7. Living in the past
Dengan segala permasalahan hidup as a decent human being, tentu gue nggak bisa selamanya lari dari masa lalu. Banyak malam-malam yang berlalu dengan tangis dan trauma akan segala macam ketakutan, baik itu apa yang gue alami atau justru kesalahan-kesalahan yang pernah gue lakukan yang menghantui. Yah, meski gue tahu gue masih harus struggling dengan ini, tapi setidaknya gue jadi lebih sadar dan merasa lebih content dengan kehidupan yang sekarang. Whatever happened in the past, stay there. Karena yang bisa gue lakukan sekarang hanyalah berjalan maju. Diri gue terlalu berharga hanya untuk menoleh pada hal-hal yang sudah usang.
8. Putting high expectation on people
Jujur gue bingung, apakah gue udah betul-betul berhenti menaruh harapan pada orang lain? Karena seringkali kenyataan nggak seindah harapan. Tapi dari postingan yang terakhir, gue memang belajar banyak untuk nggak lagi-lagi menggantungkan harapan terlalu tinggi terhadap mereka yang justru sama-sama manusia lemah dan banyak bolongnya kayak gue—i'm tryin'. Toh nggak semua orang bisa sejalan dengan gue, nggak semua orang harus sama personality traits-nya kayak gue, nggak semua orang harus sesuai pula dengan ekspektasi gue. I don't wanna be the ones who treat others the way they think God wants them to behave.

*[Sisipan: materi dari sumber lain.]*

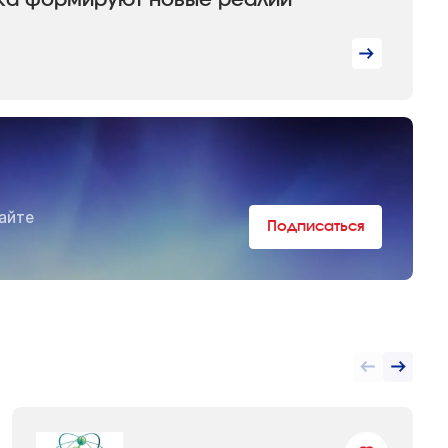
ика формируют новые реалии
айте
Подписаться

9. Judging a book by its cover
Gue punya beberapa cerita lucu sekaligus menohok soal bagaimana tindakan judgmental atau menilai sesuatu dari cover-nya itu mengubah sudut pandang gue. Iya, tapi hanya satu yang sampai saat ini memorable banget. Suatu hari gue lagi kepingin banget makan pempek tapi yang asli dari Palembang. Karena disini susah nyari yang khas Sumatera sana, gue jadi skeptis duluan sama pedagang-pedagang yang jualan pempek disini, sampai pada saat gue ketemu pedagang baru, gue malah suudzon duluan kalau pempek abang itu pasti sama aja kayak pempek lain yang dijual disini, dan akhirnya gue memutuskan untuk nggak beli sama sekali. Kemudian beberapa bulan setelahnya gue pingin makan pempek lagi, tapi karena memang nggak nemu-nemu juga tempat yang gue rasa itu khas Palembang, jadi gue pilih untuk menyambangi salah satu pedagang baru tadi, dan tebak apa? Ternyata si masnya ini baru dateng jauh-jauh dari Palembang buat buka usaha pempek, that's why gue nggak pernah lihat sebelumnya (yang parahnya malah skeptis duluan). Dan tebak lagi gimana?😅 Pempeknya enak bangeettt, asli. Rasa ikan dan cukonya nggak sepahit yang biasa gue makan, jadi pas banget di lidah. Bau ikannya juga nggak menonjol banget, walaupun tetap nggak menghilangkan rasa pempeknya. Pokoknya mirip sama pempek khas Palembang yang pernah gue makan, deh🤧. Sejak saat itu, gue mulai ngurang-ngurangin perilaku buruk yang menilai sesuatu hanya dari luarnya aja. Lucu ya, Tuhan memang punya ribuan cara untuk nyadarin hamba-Nya. Semacam langsung ditampakin, "nih, lihat", begitu😅.
10. Wearing skinny jeans
Katakanlah gue udah kehabisan topik di poin terakhir ini, atau memang kesulitan buat menentukan karena banyak hal yang masih sedang gue usahakan untuk berhenti dilakukan atau dikurangi. Tapi berhenti pakai celana skinny jeans tiba-tiba berkelebat di kepala gue. Well, sebenarnya ini bukan sesuatu yang buruk juga. Setiap orang pasti punya preferensi masing-masing dalam memilih pakaian. Hanya saja buat gue pribadi skinny jeans itu bikin gerak gue nggak leluasa, ditambah membuat bentuk kaki gue terlalu kelihatan. Ini yang gue kurang suka. Memakai pakaian yang terlalu menonjolkan lekukan atau bentuk tubuh itu bikin gue berasa nggak pakai baju. Ditambah badan gue kurus, sangat sangat nggak direkomendasikan untuk pakai baju yang ketat macam gitu—emang udah paling bener pakai baju oversized. So far gue lebih pilih boyfriend jeans atau celana jeans lain yang gombrang, sisanya of courseeee celana bahan atau chino kesukaan gue dari brand lokal😁. Oh iya, skinny jeans yang terakhir gue beli itu sekitar tahun 2015, pas dicoba udah nggak muat lagi LOL.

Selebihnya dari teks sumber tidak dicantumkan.